Q. On first listen, this album sounds fuller, crisper and brighter than your past albums. Would you agree?

Taylor: So that means the last albums were thin, dull and dark? (Laughs) 

Colt: This record was made quite differently because it was made during the pandemic. We met our producer, Chris Seefried, right before we started. And we individually made our own recording studios and sent him our tracks. 

Before, we always went in with a vision of us being a live band. When Don Was produced us, he said, “I want to capture that energy of you guys just playing.” This time, I had to do my guitars by myself.

Taylor: We could each be scientific about it and fine-tune everything, without losing our feel as individuals. So it’s crisper because there’s no extra sound from the other instruments bleeding in. 

And Chris is really into soundscapes. The crispness comes because for the first time, we were really thinking about sonic real estate. That’ll be the name of my new band, Sonic Real Estate. 

Q. That makes sense because it feels like these songs have more layers in the production.

Taylor: There have layers on other records but the difference now is that you hear each one. I’m a fan of the Phil Spector Wall of Sound – there’s something really beautiful about that – but there’s also something beautiful about hearing what everything is doing on this album, where you hear the counterpoints.

Colt: When we play the new songs live, we’re playing in a more organized way now. 

Taylor: It’s arranged so much on this record that we could stand still live and the music would still dance. That takes some getting used to. Although when I look back on our first performances, I feel like I didn’t trust the organization and I need to do it more. You get used to bashing things out live. One thing I like that the lyricist did – I’m the lyricist – is that I concentrated a lot on inside rhymes within each line. Recording it, I gave each syllable that room but live I forgot all about that.

Q. Are you forever changed, like so many office workers, by working from home?

Colt: It’s an album made in our PJs.

Taylor: Did you read Rick Rubin’s “The Creative Act”? It talks about how no matter what kind of system you have for creating, it’s your responsibility as an artist to try something different. You might find something new.

Colt: Everything during the pandemic was such a great education. We really honed in on learning you can do something in a small environment. And Chris really nourished the tracks we sent him and found a place for each. 

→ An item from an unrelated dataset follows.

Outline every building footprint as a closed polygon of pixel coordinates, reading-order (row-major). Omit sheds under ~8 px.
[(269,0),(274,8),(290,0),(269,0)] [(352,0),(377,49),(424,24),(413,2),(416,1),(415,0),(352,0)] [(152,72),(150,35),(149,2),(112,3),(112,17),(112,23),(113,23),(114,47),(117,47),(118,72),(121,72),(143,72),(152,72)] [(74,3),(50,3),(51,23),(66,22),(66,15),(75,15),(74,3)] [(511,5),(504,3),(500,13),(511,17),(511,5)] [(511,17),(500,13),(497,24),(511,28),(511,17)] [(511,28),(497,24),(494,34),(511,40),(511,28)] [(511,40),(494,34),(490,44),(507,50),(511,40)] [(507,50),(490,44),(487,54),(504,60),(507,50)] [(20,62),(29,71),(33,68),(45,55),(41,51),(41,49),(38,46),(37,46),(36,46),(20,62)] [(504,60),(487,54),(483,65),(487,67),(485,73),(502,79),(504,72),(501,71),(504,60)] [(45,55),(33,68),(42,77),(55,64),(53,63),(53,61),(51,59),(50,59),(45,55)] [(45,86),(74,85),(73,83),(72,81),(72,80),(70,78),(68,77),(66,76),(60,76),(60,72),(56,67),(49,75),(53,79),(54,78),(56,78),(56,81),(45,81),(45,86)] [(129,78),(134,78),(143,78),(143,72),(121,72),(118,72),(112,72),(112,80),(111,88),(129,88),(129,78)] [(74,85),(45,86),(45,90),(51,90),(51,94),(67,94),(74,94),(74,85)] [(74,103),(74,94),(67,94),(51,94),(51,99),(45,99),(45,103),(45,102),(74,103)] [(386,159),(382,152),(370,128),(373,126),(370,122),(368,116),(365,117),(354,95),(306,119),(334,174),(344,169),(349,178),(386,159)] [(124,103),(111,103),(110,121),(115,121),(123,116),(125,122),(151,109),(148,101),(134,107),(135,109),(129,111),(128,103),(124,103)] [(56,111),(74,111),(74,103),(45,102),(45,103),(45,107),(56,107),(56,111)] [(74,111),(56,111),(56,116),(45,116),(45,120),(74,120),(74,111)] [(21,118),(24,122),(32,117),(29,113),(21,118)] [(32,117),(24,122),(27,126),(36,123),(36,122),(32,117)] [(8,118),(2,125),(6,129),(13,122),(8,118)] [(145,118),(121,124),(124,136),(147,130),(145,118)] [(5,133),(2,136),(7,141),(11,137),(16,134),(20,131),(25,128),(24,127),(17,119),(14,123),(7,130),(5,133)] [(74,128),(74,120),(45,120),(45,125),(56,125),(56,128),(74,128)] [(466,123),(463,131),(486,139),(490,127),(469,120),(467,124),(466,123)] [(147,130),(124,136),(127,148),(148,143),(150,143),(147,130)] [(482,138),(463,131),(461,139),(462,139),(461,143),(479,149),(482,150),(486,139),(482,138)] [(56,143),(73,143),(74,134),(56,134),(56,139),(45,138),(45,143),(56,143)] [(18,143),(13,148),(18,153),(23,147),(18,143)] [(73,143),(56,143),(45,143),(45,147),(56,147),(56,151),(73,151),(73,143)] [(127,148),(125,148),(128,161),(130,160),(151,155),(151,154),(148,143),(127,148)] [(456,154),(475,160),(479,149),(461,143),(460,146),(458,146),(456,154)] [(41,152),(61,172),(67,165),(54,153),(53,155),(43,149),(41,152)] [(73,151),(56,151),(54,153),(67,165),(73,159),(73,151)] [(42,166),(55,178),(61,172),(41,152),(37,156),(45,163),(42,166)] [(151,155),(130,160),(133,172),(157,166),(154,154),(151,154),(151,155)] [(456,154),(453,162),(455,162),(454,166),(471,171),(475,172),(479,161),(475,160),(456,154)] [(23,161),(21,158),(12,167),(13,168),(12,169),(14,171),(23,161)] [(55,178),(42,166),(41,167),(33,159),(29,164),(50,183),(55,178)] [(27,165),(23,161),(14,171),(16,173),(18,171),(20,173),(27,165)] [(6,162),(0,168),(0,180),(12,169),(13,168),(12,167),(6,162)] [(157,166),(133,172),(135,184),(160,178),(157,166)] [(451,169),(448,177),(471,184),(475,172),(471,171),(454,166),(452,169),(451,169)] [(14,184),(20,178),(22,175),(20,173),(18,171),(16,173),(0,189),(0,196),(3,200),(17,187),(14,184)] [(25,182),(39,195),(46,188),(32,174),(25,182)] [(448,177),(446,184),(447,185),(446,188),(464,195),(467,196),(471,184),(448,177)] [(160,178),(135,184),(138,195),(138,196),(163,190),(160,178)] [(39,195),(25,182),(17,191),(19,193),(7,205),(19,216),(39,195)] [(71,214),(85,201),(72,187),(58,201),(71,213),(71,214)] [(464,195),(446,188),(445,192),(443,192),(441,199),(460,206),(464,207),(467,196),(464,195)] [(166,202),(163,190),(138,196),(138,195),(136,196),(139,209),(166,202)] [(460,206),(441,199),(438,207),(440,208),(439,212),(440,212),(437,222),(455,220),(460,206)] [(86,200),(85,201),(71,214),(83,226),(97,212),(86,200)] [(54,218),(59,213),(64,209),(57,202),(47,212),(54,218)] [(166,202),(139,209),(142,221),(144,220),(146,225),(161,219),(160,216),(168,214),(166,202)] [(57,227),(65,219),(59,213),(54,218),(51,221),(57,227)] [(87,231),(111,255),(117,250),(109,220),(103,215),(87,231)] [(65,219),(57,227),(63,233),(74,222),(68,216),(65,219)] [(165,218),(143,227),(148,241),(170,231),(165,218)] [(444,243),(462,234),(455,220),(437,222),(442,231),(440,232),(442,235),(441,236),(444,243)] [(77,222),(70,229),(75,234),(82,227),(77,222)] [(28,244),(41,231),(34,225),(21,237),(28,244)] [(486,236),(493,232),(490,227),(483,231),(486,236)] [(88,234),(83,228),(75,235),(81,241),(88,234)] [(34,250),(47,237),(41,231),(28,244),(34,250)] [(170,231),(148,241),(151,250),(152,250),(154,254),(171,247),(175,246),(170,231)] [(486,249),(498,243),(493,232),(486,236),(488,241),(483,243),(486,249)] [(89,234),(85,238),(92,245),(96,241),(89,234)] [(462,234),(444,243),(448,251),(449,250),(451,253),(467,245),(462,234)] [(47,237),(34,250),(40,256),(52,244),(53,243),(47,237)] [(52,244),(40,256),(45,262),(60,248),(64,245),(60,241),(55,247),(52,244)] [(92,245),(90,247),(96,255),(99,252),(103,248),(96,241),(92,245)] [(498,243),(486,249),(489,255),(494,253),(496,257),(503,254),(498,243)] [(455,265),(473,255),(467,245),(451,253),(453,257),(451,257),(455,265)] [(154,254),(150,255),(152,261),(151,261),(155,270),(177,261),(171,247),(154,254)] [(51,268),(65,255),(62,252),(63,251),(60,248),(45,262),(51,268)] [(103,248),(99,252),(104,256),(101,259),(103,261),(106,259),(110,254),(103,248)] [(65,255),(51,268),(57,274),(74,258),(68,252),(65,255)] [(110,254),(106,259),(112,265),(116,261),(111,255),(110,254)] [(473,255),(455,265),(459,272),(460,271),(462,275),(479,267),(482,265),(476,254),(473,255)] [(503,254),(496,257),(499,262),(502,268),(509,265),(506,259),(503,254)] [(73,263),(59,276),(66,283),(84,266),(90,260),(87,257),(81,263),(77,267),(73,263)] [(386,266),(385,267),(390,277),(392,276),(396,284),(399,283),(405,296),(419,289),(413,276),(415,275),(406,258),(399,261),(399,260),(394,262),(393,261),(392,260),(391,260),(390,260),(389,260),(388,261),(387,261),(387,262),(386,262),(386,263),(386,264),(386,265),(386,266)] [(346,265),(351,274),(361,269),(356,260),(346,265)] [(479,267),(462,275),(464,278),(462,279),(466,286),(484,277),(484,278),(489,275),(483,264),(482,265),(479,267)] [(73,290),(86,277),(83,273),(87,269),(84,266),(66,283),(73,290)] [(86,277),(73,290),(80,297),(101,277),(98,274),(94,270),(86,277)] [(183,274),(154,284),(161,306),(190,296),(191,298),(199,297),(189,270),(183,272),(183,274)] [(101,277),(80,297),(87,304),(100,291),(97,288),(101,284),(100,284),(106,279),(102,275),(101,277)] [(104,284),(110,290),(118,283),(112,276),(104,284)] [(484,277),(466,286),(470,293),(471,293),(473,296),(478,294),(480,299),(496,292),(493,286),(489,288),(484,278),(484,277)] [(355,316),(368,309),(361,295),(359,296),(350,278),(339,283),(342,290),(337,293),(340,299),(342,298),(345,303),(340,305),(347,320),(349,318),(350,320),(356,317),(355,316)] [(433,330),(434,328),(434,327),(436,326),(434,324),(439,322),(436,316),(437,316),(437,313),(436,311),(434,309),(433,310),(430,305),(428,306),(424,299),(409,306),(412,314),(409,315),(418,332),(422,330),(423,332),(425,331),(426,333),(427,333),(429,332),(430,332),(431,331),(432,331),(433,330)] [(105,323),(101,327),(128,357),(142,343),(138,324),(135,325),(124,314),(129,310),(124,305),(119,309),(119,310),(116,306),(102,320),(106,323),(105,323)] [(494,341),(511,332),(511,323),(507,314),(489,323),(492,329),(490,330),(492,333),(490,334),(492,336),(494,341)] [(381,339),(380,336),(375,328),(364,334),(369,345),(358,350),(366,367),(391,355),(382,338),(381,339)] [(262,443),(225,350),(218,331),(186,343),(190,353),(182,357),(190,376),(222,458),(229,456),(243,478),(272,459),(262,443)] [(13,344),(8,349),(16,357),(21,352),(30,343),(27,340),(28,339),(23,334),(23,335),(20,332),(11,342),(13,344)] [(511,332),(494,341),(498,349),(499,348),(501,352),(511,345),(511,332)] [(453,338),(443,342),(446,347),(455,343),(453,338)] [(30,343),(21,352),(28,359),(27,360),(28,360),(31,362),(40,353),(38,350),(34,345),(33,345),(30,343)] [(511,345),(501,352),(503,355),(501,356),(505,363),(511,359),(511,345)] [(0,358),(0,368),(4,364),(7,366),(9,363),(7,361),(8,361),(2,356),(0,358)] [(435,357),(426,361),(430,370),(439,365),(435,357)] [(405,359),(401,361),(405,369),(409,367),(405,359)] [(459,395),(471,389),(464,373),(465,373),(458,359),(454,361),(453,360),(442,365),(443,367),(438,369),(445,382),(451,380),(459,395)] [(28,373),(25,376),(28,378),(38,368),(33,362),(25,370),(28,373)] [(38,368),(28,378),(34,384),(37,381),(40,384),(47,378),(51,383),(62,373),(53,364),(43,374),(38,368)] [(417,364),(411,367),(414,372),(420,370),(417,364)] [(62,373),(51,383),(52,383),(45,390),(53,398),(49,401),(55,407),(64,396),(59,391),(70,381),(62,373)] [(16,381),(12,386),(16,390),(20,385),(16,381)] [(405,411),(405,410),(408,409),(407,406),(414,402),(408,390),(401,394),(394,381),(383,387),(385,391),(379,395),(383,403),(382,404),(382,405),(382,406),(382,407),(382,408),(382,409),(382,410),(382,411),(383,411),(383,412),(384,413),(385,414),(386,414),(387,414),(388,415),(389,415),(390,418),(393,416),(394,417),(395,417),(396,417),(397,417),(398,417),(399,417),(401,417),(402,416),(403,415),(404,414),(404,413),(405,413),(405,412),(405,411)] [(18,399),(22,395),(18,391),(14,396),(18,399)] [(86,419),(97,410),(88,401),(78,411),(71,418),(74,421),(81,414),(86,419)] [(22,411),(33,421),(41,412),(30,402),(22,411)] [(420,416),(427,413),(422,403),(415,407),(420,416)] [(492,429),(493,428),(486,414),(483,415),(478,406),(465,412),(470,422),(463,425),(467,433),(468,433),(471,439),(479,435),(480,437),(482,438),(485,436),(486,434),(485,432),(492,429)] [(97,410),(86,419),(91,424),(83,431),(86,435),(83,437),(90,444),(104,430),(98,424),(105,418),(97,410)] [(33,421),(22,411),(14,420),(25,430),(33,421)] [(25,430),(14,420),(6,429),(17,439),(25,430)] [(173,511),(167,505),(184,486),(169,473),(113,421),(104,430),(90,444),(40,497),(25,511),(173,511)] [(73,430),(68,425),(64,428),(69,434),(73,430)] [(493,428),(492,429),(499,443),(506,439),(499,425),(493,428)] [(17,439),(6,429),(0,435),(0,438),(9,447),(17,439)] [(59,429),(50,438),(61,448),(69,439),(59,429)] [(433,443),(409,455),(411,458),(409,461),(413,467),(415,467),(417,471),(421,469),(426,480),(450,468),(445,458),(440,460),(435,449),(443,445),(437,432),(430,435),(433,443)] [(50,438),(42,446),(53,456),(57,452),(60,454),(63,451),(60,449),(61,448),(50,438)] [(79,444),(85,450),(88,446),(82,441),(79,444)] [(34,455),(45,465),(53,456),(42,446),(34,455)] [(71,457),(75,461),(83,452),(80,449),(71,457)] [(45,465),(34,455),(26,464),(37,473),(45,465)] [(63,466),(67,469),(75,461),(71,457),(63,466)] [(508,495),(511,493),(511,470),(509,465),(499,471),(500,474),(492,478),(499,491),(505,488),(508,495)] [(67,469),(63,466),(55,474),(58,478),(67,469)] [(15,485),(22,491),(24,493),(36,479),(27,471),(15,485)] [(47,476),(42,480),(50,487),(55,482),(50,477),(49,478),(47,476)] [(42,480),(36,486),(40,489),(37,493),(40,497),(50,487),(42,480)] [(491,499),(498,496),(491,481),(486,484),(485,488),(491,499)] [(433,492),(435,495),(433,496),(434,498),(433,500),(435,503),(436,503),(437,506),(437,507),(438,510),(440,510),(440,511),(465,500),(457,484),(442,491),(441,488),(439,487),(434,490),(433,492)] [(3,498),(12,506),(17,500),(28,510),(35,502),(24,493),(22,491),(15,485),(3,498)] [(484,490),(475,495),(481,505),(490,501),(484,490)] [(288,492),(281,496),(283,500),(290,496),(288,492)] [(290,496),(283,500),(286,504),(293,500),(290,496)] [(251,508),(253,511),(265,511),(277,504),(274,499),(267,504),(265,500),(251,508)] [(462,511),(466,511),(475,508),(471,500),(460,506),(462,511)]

Taylor: There’s something really lovely about being at home. You can do a little bit, drink some coffee, come back, dance, do it, cry, do it. You’re able to fine-tune and feel the details of what you want to put in. In the studio, with other people waiting, you end up settling. And there’s a lot of hours we weren’t traveling or packing up. 

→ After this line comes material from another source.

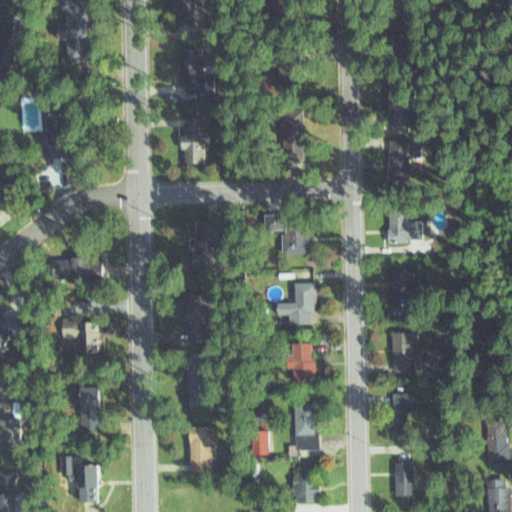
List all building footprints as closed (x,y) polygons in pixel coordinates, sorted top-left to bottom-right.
[(86,0),(87,51),(67,52),(67,0),(86,0)] [(198,0),(198,15),(174,15),(173,0),(198,0)] [(309,0),(289,0),(290,9),(310,8),(309,0)] [(421,22),(401,23),(402,61),(422,61),(421,22)] [(309,44),(290,45),(290,83),(310,83),(309,44)] [(196,46),(197,80),(173,80),(172,46),(196,46)] [(417,81),(397,81),(398,120),(418,120),(417,81)] [(314,158),(295,158),(295,107),(314,107),(314,158)] [(72,108),(72,142),(48,142),(47,108),(72,108)] [(201,167),(181,167),(181,116),(201,116),(201,167)] [(416,131),(397,132),(397,170),(417,170),(416,131)] [(0,206),(15,195),(0,174),(0,206)] [(392,235),(427,234),(427,215),(413,215),(412,191),(391,192),(392,235)] [(310,210),(290,210),(291,249),(311,248),(310,210)] [(288,214),(267,213),(267,228),(288,228),(288,214)] [(216,226),(197,227),(197,265),(217,265),(216,226)] [(48,257),(50,276),(88,273),(87,253),(48,257)] [(418,263),(399,263),(399,301),(419,301),(418,263)] [(284,312),(295,311),(295,319),(319,318),(318,302),(327,302),(325,271),(300,273),(301,295),(283,297),(284,312)] [(211,300),(191,300),(192,338),(212,338),(211,300)] [(0,346),(11,324),(0,319),(0,346)] [(101,353),(80,352),(80,337),(63,336),(63,321),(101,322),(101,353)] [(415,326),(395,326),(396,365),(416,364),(415,326)] [(315,333),(296,334),(296,372),(316,372),(315,333)] [(219,362),(199,363),(200,401),(220,401),(219,362)] [(414,381),(395,381),(395,419),(415,419),(414,381)] [(98,387),(79,387),(79,425),(99,425),(98,387)] [(15,444),(0,444),(0,393),(15,393),(15,444)] [(323,398),(303,398),(304,437),(323,436),(323,398)] [(511,414),(496,414),(497,452),(511,452),(511,414)] [(195,416),(194,468),(221,468),(222,417),(195,416)] [(273,425),(273,448),(262,448),(262,425),(273,425)] [(77,501),(76,474),(56,474),(56,449),(73,448),(74,465),(95,464),(96,501),(77,501)] [(423,451),(403,452),(404,490),(424,490),(423,451)] [(319,460),(299,460),(300,499),(319,498),(319,460)] [(25,493),(42,493),(42,461),(25,461),(25,493)] [(396,495),(415,494),(414,461),(395,462),(396,495)] [(13,468),(0,468),(0,506),(14,506),(13,468)] [(511,511),(511,474),(497,475),(497,511),(511,511)] [(0,511),(24,511),(24,491),(0,491),(0,511)]
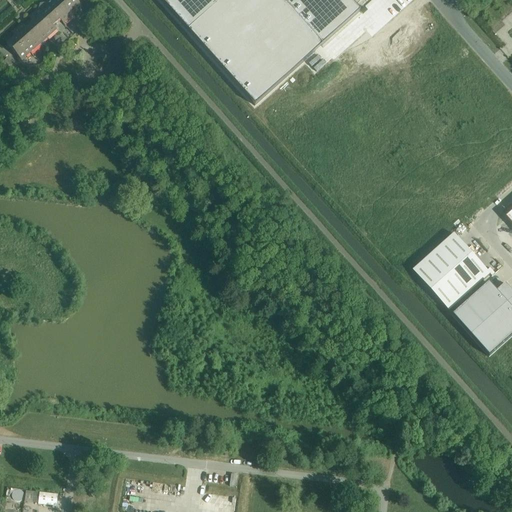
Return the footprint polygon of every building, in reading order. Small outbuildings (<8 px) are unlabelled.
[(30,54),(57,31),(53,26),(60,20),(64,26),(74,17),(73,16),(82,8),(74,0),(49,0),(44,5),(40,5),(38,10),(29,18),(32,23),(25,29),(22,25),(12,33),(16,37),(7,45),(21,62),(30,54)] [(158,0),(255,107),(359,13),(360,13),(359,12),(348,0),(158,0)] [(90,16),(83,23),(90,31),(98,24),(90,16)] [(105,26),(97,33),(101,37),(108,30),(105,26)] [(453,235),(412,273),(430,293),(471,255),(453,235)] [(471,255),(430,293),(448,313),(489,275),(471,255)] [(488,283),(451,316),(470,337),(511,298),(511,292),(504,284),(495,292),(488,283)] [(511,298),(470,337),(489,358),(511,337),(511,298)] [(38,502),(37,504),(56,507),(57,495),(39,493),(39,495),(38,502)]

Q. Will you go back to the office?

Taylor: Of course, but there might be times where you play something in the studio and then say everyone go home and record your part. 

Colt: There’s something beautiful about being in the room together and playing. Even when we play live to record next, with us all in a room together we wouldn’t get rid of what we learned on this album. 

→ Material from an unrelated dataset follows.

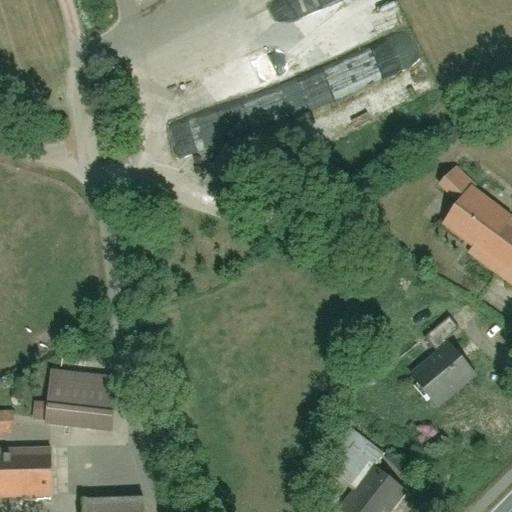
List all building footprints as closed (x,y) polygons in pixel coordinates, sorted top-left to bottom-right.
[(223,150),(203,187),(236,205),(255,167),(223,150)] [(511,221),(472,191),(443,229),(511,281),(511,221)] [(449,317),(419,343),(430,356),(460,330),(449,317)] [(449,345),(412,382),(441,412),(479,375),(449,345)] [(52,375),(49,408),(31,406),(30,421),(48,422),(48,426),(116,432),(120,381),(52,375)] [(0,415),(0,438),(14,439),(15,416),(0,415)] [(354,436),(326,476),(355,496),(383,456),(354,436)] [(0,511),(0,502),(58,502),(57,447),(0,447),(0,511)] [(354,511),(392,511),(406,492),(380,474),(354,511)]
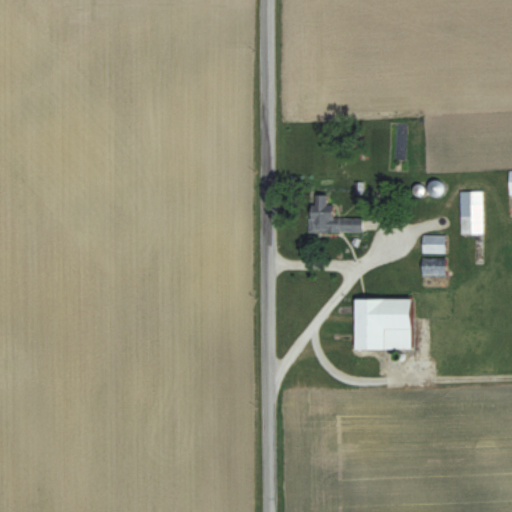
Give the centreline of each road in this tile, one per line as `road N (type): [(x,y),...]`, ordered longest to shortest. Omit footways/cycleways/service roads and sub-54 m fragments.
road 1 (residential): [(267,511),(264,0)]
road 2 (residential): [(266,389),(351,277),(347,265),(326,254),(265,244)]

Q. What are the themes you’re exploring lyrically?

Taylor: We released one single, “Outside In” at the top of the pandemic, which was about how we’re used to dealing with our outside energy and now we’re stuck inside. 

On the album, you can hear what the last few years of my life were about. The theme is the life lived during the pandemic. There are a couple of songs that people think are love songs or breakup songs but I didn’t have that many lovers during that time period so the lyrics might have been me talking to one of my bandmates. Nalle is now saying, “What song is about me?”

Q. Do you think the sound of this album is more commercial or accessible for listeners?

Taylor: I’ve changed from thinking about songs being commercial to thinking about how we make music for a reason. The world is going through a lot of turmoil and so the more people you can reach with your music, the more you can do.  It’s not about being on the top of the chart but if I can share what makes me get up and think about life every day, it’s helping heal the world.